• [Passage shown]

* * *

3 minute read
When the term “Identity Theft” is brought up in conversation, our thoughts usually jump to the pain and consequences of a fraudster using someone else’s social security number to loot a victim’s bank account or go on a shopping spree using their credit. Strategically minded fraudsters have gamed the system by implanting “synthetic identities” into a bank’s account books. After creating an identity out of thin air using both real and fake personally identifiable information (PII), patient criminals then cultivate their ill-gotten credit over time, ultimately “busting out” by taking out a large loan they never intend to pay back.
But perhaps too long hidden in the shadows is identity fraud that enables commercial cargo thefts that ultimately increases the costs of goods for all of us and can also put our safety at risk.
Hidden heists no more
Loaded container trucks are rarely today stolen straight out of a warehouse parking lot. Thanks to ever advancing tech innovations, these audacious thefts have largely been defeated by GPS tracking, high-end locks, and a variety of other security devices and measures.
But just as one side of the tech sword is perpetually sharpened by the forces of good, fraudsters and criminals never stop honing their blade to exploit technology for their nefarious goals.
Case in point: Cargo thieves no longer need to conceal their actions under the cover of night but instead use the Dark Web to illicitly obtain PII and fabricate identities and will look you in the eye as they drive off with millions of dollars of your goods.
Today’s cargo thieves are able to assume the identity of truckers or establish an entire trucking company, often by reactivating a dormant Department of Transportation carrier number from a government website for as little as $300. That lets them pretend to be a long-established firm with a seemingly good safety record.
The fraudsters are able to generate and offer up paperwork such as insurance policies, fake driver’s licenses, and other documents demonstrating their presumed bona fides. They offer low bids to the freight brokers who handle shipping logistics for numerous companies. When the fraudulent truckers pull up to a company’s warehouse dock, all seems by the book and legitimate until the goods are never seen again.
Industry research reveals that new trucking scams are growing 6%, quarter over quarter. Of the average three to five truckloads stolen each day in the United States, at least one involves a fraudulent or fictitious pickup. For its part, LoJack examined 947 cargo thefts last year and identified 45 of them as fictitious pickups, with an average loss of more than $170,000 per incident.
Pain in numbers
The trucking industry in the United States moves more than 68% of all domestic shipments, and so these cargo thefts hurt overall commerce, drive up insurance rates for companies, push up consumer prices, and potentially allow unsafe food and drugs to reach store shelves.
The internet and online commodity tracking databases help fraudsters decide what type of commodity to target. A few examples of individual but massive value cargo thefts:
Hughson Nut Co. of Livingston, CA fell victim twice in one year. Each time, the impostor truckers showed up at the nut processor with seemingly all the proper paperwork and identifications and hauled away a load of almonds valued at $189,000.

* * *

• [About this task] Transcribe the passage of the article on cargo theft fraud that opens with the words containing "Case in point: Cargo" and closes with "of your goods.". Rely solely on the article on cargo theft fraud, setting aside the material.

* * *

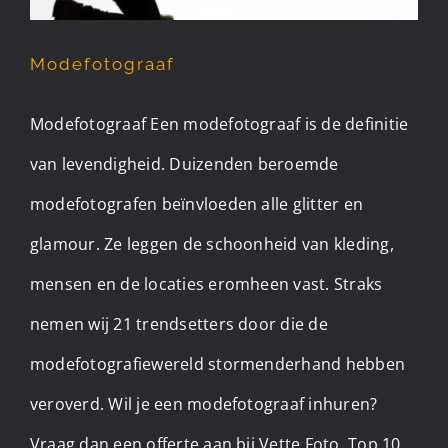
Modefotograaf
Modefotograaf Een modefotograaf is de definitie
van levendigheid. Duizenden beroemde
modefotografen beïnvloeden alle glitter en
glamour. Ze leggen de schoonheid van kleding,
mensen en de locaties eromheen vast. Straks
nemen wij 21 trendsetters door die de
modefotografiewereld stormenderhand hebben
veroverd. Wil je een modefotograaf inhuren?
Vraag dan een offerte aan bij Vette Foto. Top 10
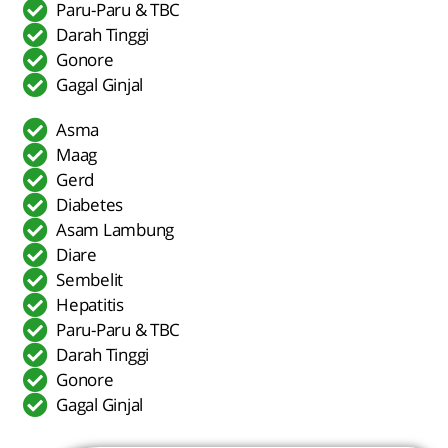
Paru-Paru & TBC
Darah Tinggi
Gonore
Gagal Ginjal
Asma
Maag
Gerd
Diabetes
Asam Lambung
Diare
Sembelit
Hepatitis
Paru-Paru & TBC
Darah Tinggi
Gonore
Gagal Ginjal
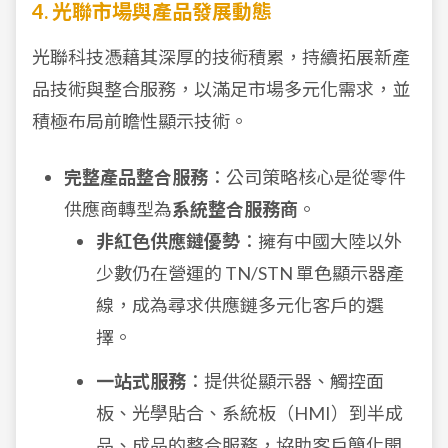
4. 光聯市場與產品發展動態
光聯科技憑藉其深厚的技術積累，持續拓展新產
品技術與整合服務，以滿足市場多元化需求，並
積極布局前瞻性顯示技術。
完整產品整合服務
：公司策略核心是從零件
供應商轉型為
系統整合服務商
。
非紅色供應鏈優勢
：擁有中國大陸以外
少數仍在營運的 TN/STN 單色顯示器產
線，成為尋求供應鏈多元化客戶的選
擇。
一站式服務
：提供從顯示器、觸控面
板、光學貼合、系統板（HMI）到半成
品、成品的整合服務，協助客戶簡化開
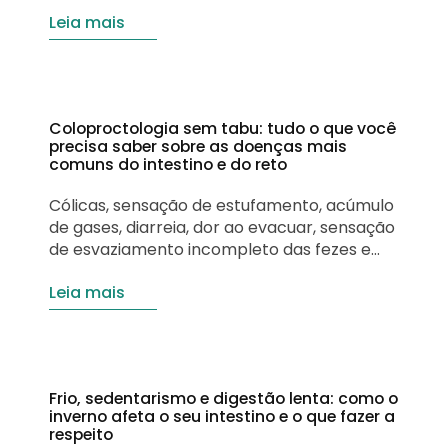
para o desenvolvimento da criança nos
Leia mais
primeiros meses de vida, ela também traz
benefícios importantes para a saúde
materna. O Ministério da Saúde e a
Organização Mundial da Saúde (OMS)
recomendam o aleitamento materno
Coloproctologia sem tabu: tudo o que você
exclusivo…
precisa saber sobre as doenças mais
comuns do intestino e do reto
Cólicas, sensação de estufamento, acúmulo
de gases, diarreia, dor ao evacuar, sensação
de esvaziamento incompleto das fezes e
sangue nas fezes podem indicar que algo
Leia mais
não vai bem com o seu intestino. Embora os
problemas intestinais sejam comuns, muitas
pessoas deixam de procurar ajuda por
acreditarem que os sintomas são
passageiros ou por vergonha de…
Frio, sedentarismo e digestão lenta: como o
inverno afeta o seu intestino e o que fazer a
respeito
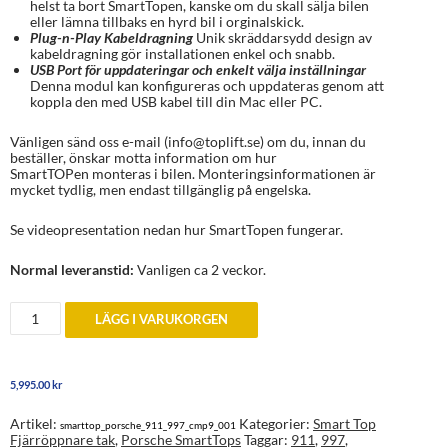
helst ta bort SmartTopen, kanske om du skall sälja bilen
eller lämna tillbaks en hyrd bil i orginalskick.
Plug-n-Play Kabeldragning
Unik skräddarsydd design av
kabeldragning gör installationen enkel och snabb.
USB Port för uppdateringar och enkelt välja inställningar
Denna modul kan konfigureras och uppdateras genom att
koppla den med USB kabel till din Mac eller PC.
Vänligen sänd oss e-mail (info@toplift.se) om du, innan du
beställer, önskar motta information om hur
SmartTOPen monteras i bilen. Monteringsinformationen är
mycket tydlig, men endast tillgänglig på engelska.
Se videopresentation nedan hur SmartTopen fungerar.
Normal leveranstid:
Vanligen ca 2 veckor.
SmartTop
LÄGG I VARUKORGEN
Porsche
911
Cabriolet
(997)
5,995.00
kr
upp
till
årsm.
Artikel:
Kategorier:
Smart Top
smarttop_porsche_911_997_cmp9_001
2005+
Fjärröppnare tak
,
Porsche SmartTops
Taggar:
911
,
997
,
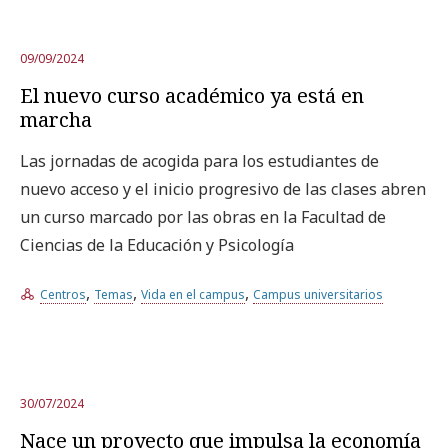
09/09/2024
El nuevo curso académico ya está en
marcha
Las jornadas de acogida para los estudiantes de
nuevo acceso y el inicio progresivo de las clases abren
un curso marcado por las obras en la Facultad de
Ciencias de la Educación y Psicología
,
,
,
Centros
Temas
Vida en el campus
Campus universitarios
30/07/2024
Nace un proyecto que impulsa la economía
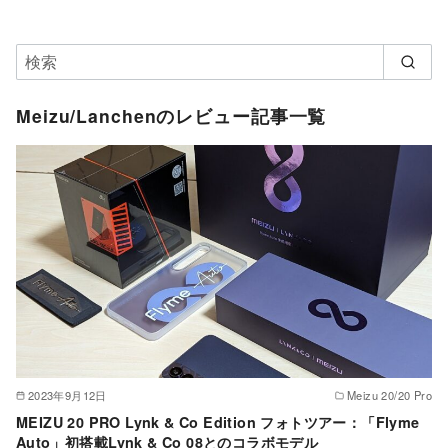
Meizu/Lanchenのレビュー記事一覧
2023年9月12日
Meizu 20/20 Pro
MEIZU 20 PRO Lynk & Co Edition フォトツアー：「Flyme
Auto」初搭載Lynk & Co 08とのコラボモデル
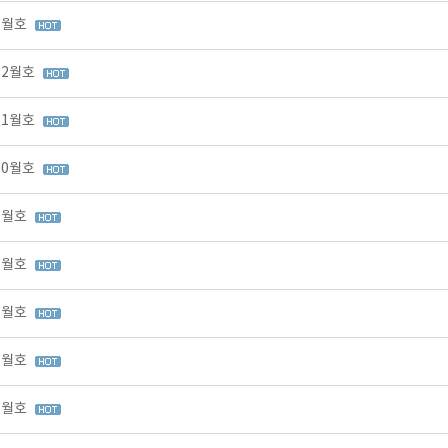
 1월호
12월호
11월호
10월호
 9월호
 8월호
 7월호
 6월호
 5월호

* * *

• [Output for this task]
Case in point: Cargo thieves no longer need to conceal their actions under the cover of night but instead use the Dark Web to illicitly obtain PII and fabricate identities and will look you in the eye as they drive off with millions of dollars of your goods.